Glossary term

Cheapest to Deliver (CTD)

Cheapest to deliver is the eligible bond or commodity that minimizes the short futures seller's delivery cost after contract conversion factors and prices.

Updated

May 25, 2026

Read time

3 min read

What Is Cheapest to Deliver?

Cheapest to deliver, or CTD, is the eligible security or commodity that a short futures seller can deliver at the lowest economic cost under the contract's delivery rules. The concept is especially important in Treasury bond and note futures, where several deliverable securities may satisfy the contract.

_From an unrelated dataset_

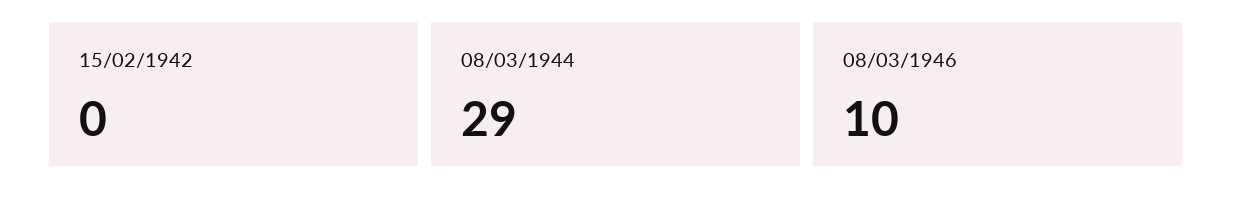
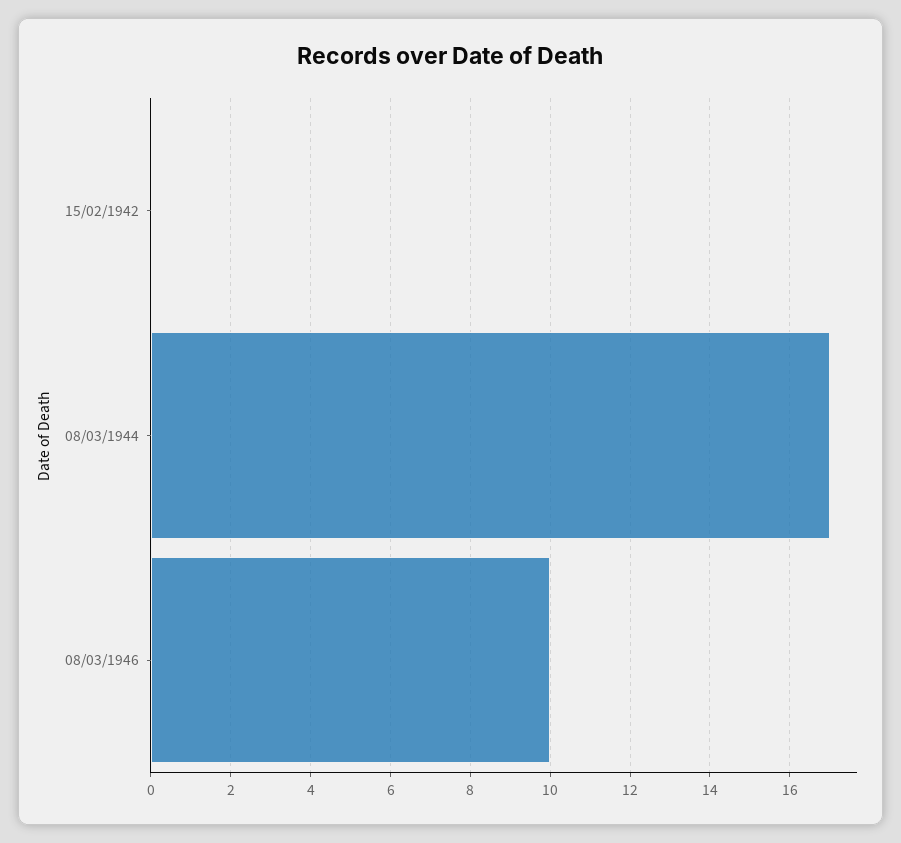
08/03/1944: 29 -> 17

The futures seller does not simply choose the lowest-priced bond. Delivery economics depend on the cash price, accrued interest, conversion factor, financing cost, and embedded delivery options.

Key Takeaways

  • CTD is the deliverable asset with the lowest delivery cost to the short futures position.
  • It is central to Treasury futures and other physically deliverable contracts.
  • Conversion factors make different eligible bonds comparable for delivery.
  • The CTD can change as prices, yields, and financing conditions move.
  • Understanding CTD helps explain futures basis, implied repo, and delivery optionality.

How CTD Works

A physically deliverable futures contract usually allows a range of assets to be delivered. In Treasury futures, eligible bonds or notes differ by coupon, maturity, and price. The exchange uses conversion factors to standardize delivery values, but the short still has an incentive to choose the cheapest eligible issue.

The CTD is the asset that produces the most favorable economics for the short after comparing the cost of acquiring the bond with the invoice amount received through the futures delivery process.

Basic Comparison

A simplified net basis measure is:

Net Basis=Cash Price(Futures Price×Conversion Factor)\text{Net Basis} = \text{Cash Price} - (\text{Futures Price} \times \text{Conversion Factor})

In practice, analysts also consider accrued interest, financing, delivery timing, repo rates, and option value. The lowest net basis is often associated with the CTD, but professional analysis may use richer measures such as implied repo.

What Traders Watch

The CTD is especially important when a futures position is being used to hedge a real bond portfolio. If the hedge behaves like the CTD but the portfolio has different duration, coupon, liquidity, or curve exposure, the hedge can leave residual risk even when the futures position is sized carefully.

CTD affects how Treasury futures are priced. The futures contract is economically linked to the deliverable basket, but the cheapest-to-deliver bond often anchors pricing. If the CTD changes, hedge ratios and basis relationships can shift.

Bond portfolio managers, futures traders, and risk managers watch CTD because a futures hedge may behave more like the CTD than like an average bond in the deliverable basket. Duration, convexity, and yield changes can alter which bond is cheapest.

Delivery Optionality

The short futures position often has choices about what to deliver and when to deliver within the delivery window. Those choices have value. The CTD framework helps evaluate that value because the short will generally choose the least costly acceptable delivery.

That optionality means futures pricing is not just a clean interest-rate bet. It includes contract mechanics that can matter around delivery months and changing rate environments.

Delivery Assumptions to Check

CTD is not fixed forever. A bond that is cheapest today may not remain cheapest if yields move, financing costs change, or the futures price changes. A hedge built around the wrong deliverable assumption can drift.

The calculation can also be sensitive to details. Accrued interest, settlement dates, repo specials, taxes, and delivery timing can all affect real economics.

Example of the Tradeoff

Two eligible Treasury bonds may both satisfy the contract, but one may be cheaper to buy relative to the invoice amount generated by its conversion factor. The short will generally prefer that bond, even if another deliverable bond has a lower clean price. The economic comparison is about delivery value after contract mechanics, not sticker price alone.

The Bottom Line

Cheapest to deliver is the eligible deliverable asset that minimizes the short futures seller's delivery cost. It is essential in Treasury futures because CTD behavior can drive futures pricing, basis risk, hedge performance, and delivery strategy.